Un nouveau gouvernement n’obtiendra jamais la confiance des députés s’il n’est pas conforme au bon vouloir des islamistes
Un nouveau gouvernement n’obtiendra jamais la confiance des députés s’il n’est pas conforme au bon vouloir des islamistes et s’il n’obéit pas à la stérile logique de “prorata parte”, naturellement en fonction de la taille des groupes parlementaires, ce qui a peu de chance d’aboutir à l’émergence de détenteurs de portefeuille compétents, efficaces avec une feuille de route cadrée et des objectifs ciblés.
La tenue de nouvelles élections législatives dans les mêmes conditions que les précédentes donnera naissance à grosso modo quatre groupes parlementaires desquels ne se dégagera pas une majorité nette capable d’appuyer un gouvernement monochrome pour appliquer aisément le programme d’un parti ; et on retombera inéluctablement dans le jeu perfide des alliances. D’où, retour à la case départ …
Le président de la République, clé de voûte mais…
Il est paradoxalement vrai que le président de la République est élu au suffrage universel direct mais ne jouit que de peu de prérogatives. Il n’est donc pas dénué de sens d’appeler à lui attribuer raisonnablement plus de pouvoir, mais tout le problème réside dans l’alchimie d’un bon dosage pour éviter les dérives d’une gouvernance d’un président jupitérien ou qui devrait subir l’adversité d’une cohabitation, la cinquième République en France en est un exemple …
la solution du problème réside dans le déminage de la Constitution dont le parti islamiste en a fait ses choux gras
Ce n’est certainement pas la panacée, mais je suis intimement persuadé que la solution du problème réside dans le déminage de la Constitution dont le parti islamiste en a fait ses choux gras, et plus particulièrement dans la décontamination du code électoral et de l’instance qui y veille, qu’il faudrait impérativement changer, l’actuel ne servant que le parti islamiste et ses alliés opportunistes.
Dans cette optique, on doit absolument se débarrasser du vote sur les listes et de cette règle malsaine des plus grands reliquats.
Qu’à cela ne tienne, me diriez-vous. Ce n’est pas un obstacle incontournable et cela doit pouvoir se faire sans trop de difficultés. Certainement, mais une telle initiative ne peut voir le jour que sous l’impulsion du président de la République, mais encore faudrait-il que ce dernier ose franchir le pas et le demander, lui qui peine à oser un sourire pendant un discours.
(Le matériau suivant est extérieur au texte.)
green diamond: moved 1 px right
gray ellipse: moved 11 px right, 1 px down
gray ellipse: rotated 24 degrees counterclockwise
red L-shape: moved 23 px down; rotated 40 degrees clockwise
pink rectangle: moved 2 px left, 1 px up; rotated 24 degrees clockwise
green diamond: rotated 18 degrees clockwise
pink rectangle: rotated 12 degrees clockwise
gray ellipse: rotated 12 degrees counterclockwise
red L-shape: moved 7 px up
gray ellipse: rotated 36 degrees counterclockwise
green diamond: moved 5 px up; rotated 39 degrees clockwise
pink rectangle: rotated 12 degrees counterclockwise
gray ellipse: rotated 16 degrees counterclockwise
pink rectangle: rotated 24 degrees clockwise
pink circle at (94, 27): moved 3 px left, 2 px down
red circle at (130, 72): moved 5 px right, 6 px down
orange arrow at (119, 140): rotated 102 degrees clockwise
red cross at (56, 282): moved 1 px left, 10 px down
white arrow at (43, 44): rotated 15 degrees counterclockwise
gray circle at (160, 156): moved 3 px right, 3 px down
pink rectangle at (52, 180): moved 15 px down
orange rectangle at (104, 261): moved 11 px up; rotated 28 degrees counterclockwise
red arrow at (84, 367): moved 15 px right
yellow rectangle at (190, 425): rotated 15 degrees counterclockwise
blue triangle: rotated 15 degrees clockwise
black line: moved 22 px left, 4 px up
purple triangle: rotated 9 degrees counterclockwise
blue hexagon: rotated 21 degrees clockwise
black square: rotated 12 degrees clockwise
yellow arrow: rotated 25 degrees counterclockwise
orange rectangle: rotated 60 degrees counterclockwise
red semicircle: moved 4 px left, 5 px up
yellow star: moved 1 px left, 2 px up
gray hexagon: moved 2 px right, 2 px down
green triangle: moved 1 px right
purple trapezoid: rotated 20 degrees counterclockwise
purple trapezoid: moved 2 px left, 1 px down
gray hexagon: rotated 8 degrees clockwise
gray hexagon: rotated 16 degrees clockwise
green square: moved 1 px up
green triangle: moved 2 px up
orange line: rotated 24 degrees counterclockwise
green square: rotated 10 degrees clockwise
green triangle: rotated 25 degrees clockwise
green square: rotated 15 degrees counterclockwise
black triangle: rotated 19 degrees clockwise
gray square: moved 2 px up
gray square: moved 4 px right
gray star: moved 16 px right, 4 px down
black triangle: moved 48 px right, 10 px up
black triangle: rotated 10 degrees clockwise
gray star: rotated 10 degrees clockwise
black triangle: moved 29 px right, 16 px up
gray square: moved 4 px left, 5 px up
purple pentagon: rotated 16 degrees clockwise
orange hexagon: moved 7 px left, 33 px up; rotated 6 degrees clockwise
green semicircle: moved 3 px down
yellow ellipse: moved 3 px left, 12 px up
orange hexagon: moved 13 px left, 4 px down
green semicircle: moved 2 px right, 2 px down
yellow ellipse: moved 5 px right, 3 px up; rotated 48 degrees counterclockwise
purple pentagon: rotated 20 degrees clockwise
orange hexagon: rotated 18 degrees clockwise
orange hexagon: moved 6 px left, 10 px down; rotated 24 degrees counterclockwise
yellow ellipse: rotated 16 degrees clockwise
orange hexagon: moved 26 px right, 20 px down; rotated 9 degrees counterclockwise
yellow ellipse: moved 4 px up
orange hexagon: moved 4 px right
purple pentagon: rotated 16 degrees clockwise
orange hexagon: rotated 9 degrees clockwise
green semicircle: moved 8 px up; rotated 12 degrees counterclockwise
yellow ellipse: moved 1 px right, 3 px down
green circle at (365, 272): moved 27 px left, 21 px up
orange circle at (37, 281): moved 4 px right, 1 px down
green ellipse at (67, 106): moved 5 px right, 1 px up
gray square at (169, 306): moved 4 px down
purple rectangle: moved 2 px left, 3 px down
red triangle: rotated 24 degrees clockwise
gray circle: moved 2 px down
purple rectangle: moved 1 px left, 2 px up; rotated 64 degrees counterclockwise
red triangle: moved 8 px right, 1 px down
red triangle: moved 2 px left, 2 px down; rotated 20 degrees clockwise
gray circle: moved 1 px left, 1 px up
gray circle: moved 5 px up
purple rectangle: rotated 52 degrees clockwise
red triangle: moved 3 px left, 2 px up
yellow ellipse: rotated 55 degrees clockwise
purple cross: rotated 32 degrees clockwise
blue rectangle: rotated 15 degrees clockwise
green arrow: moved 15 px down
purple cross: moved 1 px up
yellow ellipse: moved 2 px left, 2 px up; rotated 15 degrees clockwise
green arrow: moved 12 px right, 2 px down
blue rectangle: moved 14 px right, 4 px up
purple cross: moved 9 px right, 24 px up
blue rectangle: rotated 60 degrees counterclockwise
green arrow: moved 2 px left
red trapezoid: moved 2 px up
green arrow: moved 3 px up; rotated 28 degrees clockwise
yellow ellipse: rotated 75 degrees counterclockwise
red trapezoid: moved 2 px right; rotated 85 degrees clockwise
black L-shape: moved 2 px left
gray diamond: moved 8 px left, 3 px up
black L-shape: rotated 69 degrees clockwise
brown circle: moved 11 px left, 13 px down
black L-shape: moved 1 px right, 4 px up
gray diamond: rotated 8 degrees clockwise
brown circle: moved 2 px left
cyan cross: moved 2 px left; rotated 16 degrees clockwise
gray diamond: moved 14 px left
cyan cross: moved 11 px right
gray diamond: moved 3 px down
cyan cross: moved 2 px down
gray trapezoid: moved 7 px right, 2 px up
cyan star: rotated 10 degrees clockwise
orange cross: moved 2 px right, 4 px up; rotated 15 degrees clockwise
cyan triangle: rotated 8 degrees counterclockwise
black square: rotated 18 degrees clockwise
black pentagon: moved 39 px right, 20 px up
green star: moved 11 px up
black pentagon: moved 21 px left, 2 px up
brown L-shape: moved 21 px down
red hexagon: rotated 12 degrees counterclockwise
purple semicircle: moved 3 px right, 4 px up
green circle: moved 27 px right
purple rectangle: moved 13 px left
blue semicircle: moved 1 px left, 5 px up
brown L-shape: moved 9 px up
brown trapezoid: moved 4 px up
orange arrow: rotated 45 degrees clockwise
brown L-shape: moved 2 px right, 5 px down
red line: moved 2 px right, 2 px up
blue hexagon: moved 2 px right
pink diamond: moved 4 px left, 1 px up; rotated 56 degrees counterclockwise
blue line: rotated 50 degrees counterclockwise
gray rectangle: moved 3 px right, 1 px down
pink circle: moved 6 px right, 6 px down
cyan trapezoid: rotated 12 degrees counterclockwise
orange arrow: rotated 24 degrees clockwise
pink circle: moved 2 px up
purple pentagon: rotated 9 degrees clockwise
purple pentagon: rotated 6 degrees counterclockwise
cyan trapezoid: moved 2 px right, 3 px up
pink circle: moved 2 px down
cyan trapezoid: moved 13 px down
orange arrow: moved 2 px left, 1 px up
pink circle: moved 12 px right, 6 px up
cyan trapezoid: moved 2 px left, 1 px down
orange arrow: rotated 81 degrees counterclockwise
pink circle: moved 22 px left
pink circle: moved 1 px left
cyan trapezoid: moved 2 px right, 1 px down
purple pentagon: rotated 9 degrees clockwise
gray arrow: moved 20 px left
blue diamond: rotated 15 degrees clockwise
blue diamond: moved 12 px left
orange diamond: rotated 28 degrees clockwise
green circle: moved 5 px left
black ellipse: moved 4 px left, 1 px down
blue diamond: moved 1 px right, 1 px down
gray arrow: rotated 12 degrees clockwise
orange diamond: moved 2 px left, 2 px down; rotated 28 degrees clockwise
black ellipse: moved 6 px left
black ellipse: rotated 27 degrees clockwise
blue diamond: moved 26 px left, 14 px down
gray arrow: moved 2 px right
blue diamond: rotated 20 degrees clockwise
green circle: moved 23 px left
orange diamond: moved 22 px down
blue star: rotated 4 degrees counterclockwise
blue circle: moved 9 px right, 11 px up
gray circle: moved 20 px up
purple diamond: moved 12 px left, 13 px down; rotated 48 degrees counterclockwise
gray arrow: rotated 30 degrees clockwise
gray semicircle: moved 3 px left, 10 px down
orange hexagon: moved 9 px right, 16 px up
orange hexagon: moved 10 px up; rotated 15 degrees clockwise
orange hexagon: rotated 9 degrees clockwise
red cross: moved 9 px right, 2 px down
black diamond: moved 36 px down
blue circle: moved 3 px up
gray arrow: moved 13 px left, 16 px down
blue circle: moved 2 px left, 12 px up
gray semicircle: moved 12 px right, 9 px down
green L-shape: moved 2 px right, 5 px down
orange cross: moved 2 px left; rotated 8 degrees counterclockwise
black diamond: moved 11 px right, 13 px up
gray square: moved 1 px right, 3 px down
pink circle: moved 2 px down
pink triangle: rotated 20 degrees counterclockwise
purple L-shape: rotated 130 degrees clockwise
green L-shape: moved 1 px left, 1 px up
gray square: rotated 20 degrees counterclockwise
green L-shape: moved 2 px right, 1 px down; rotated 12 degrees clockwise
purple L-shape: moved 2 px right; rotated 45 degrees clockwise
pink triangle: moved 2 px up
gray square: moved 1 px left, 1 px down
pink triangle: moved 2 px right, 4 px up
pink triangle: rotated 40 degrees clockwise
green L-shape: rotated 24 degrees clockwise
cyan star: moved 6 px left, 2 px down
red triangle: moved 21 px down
Cela ne peut se faire que sous l’impulsion du président de la République, or ce dernier n’ose même pas un sourire pendant un discours
Cette démarche requiert beaucoup de courage, une forte détermination et de la pondération. Son instigateur doit être directif, voire cassant, des qualités que je ne reconnais pas chez l’actuel locataire de Carthage, qui nous a plus habitué à des réactions intempestives et des déclarations tonitruantes, à nous alambiquer l’esprit, suscitant des émois et des surprises mais sans aucune concrétisation sur le terrain. Il s’époumone à dénoncer des dérives mais tarde à pousser ses bras pour vraiment influer.
Le président de la République est donc la clé de voûte de tout changement. Il doit avoir les coudées franches pour agir tous azimuts et dénouer une belle situation intriquée, qui fait le jeu de la confrérie et ne laisse pas augurer le meilleur pour le pays.